Introduction: Giving notice
Where there is any requirement in the Income Tax and Corporation Taxes Acts for HMRC to ‘give notice’, the notice must be in writing where it relates to
- Income Tax, or
- Capital Gains Tax, or
- Corporation Tax.
For example S9A(1) TMA 70 states that ‘an officer of the Board may enquire into a return if he gives notice of his intention to do so’. This notice must be in writing.
The term ‘notice’ is formally defined at S989 ITA 2007 and S1119 CTA2010 (previously at S832(1) ICTA 1988). Both of these state that a notice means a notice is writing. The only exception is under FA98 S118 for certain claims, see SACM3015.

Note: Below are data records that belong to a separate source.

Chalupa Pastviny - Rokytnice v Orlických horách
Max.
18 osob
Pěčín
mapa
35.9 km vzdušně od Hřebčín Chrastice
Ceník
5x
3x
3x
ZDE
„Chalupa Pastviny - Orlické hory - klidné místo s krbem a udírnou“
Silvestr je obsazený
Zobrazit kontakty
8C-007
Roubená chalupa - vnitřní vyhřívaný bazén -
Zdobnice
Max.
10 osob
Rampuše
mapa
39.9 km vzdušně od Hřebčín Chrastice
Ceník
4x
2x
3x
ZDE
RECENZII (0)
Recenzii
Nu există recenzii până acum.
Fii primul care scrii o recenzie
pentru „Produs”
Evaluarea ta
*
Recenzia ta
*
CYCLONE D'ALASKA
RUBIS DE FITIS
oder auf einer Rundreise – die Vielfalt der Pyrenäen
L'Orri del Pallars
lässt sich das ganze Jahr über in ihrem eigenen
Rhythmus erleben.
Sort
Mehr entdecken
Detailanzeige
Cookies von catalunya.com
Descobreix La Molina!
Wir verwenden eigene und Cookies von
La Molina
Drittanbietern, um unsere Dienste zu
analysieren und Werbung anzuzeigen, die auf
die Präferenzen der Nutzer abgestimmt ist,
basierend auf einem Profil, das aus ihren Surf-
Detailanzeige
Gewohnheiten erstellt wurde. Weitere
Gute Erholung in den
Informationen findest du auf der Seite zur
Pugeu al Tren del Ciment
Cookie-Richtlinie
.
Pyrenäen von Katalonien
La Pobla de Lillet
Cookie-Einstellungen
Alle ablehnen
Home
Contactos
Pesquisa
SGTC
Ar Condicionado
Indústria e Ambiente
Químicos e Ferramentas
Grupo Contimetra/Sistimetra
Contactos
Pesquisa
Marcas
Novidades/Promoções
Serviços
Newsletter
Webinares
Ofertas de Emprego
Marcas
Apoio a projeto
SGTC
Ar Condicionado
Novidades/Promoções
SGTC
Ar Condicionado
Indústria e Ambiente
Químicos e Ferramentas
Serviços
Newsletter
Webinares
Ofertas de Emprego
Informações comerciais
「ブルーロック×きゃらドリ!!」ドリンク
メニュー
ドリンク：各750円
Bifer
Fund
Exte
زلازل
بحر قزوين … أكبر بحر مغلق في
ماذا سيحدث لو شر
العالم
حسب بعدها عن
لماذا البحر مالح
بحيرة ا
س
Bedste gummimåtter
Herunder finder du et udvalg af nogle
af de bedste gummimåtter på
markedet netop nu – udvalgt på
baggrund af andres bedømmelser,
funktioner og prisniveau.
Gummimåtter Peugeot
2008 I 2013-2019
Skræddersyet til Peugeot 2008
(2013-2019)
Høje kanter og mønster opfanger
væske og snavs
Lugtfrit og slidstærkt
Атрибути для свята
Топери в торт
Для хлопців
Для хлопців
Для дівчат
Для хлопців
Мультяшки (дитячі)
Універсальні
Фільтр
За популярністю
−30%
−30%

Section 1 of the Interpretation Act 1978 says, ‘Every section or an Act takes effect as a substantive enactment without introductory words’. This means that S989 ITA 2007 and S1119 CTA2010 apply to all sections of TMA 70 and FA98 Schedule 18.
It is important to note however that there are no such requirements for notices to be in writing for other taxes, for example Stamp Duty Land Tax, Stamp Duty Reserve Tax or Bank Payroll Tax. This is because there is no tax specific legislation that is equivalent to S989 ITA 2007 and S1119 CTA2010.